SLAM: As you’ve noted, you have job security as a writer that enables you an approach to the job other GM’s can’t afford to take. But as you’ve noted, as a writer this would also be a tremendous opportunity even if it were a colossal failure. Also, a professional sports franchise taking such a risk—especially if it turned out to be successful—could turn the industry on its ear. So what is your primary motivation; the attention, revolutionizing the NBA or actually improving this basketball team? (I understand that in doing the latter, you achieve the former, but I still had to ask…)
BS: I love basketball and I am competitive as hell. That’s really it. I just spent the last 12 years of my life continuing to push the envelope and take chances. Every time somebody told me I couldn’t do something, it made me want to do it more. I think I’ve had a really interesting career and I haven’t failed once. Shit, I forgot about my cartoon. OK, I failed once. But I built an audience with a successful online sports column before anyone else, and I built a national audience as a mainstream sports columnist before anyone else, and I built an audience with a sports podcast well before anyone else. Those are three pretty good “well before anyone elses” right? It’s not like I’ve been working at an arcade the past 12 years. And as I told Michael Rand earlier this week, I just spent two years of my life writing a 700-page NBA book trying to figure out everything that ever happened in the NBA, which players and teams mattered more than we thought (or less than we thought), how we got here, and if there’s a secret to winning that we can learn from everything that already happened. I promise you that nobody has ever put more thought into what dynamics make an NBA team succeed or fail.

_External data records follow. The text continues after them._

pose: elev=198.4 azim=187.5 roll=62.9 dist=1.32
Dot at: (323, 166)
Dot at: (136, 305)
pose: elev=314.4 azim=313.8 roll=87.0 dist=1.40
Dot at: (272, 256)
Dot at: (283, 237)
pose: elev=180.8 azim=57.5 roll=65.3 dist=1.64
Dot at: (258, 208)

SLAM: Finally, you’re an idea man. How are you going to get us LeBron James?
BS: The same way that Scientologists roped in Tom Cruise and John Travolta: Blackmail! He will be mine! I have a whole plan for this and it involves 10 Rohypnol pills, a bottle of Grey Goose, Maria Sharapova, Worldwide Wes and a Soloflex machine.

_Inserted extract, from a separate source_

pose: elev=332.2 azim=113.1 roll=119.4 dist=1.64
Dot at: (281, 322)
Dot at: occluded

Just kidding. But I do want the TWolves fans to understand something: They are NOT far away. I have a whole plan that would get them into the playoffs in 2010 while maintaining a long-term vision and protecting cap space. I swear. It would work too. If I don’t get hired, that secret will die with me. You will have to live with that for the rest of your lives, TWolves fans. So keep hounding your front office. And remember my campaign slogan: “SIMMONS IN ‘09: AT LEAST THE BOOK WILL BE GOOD.”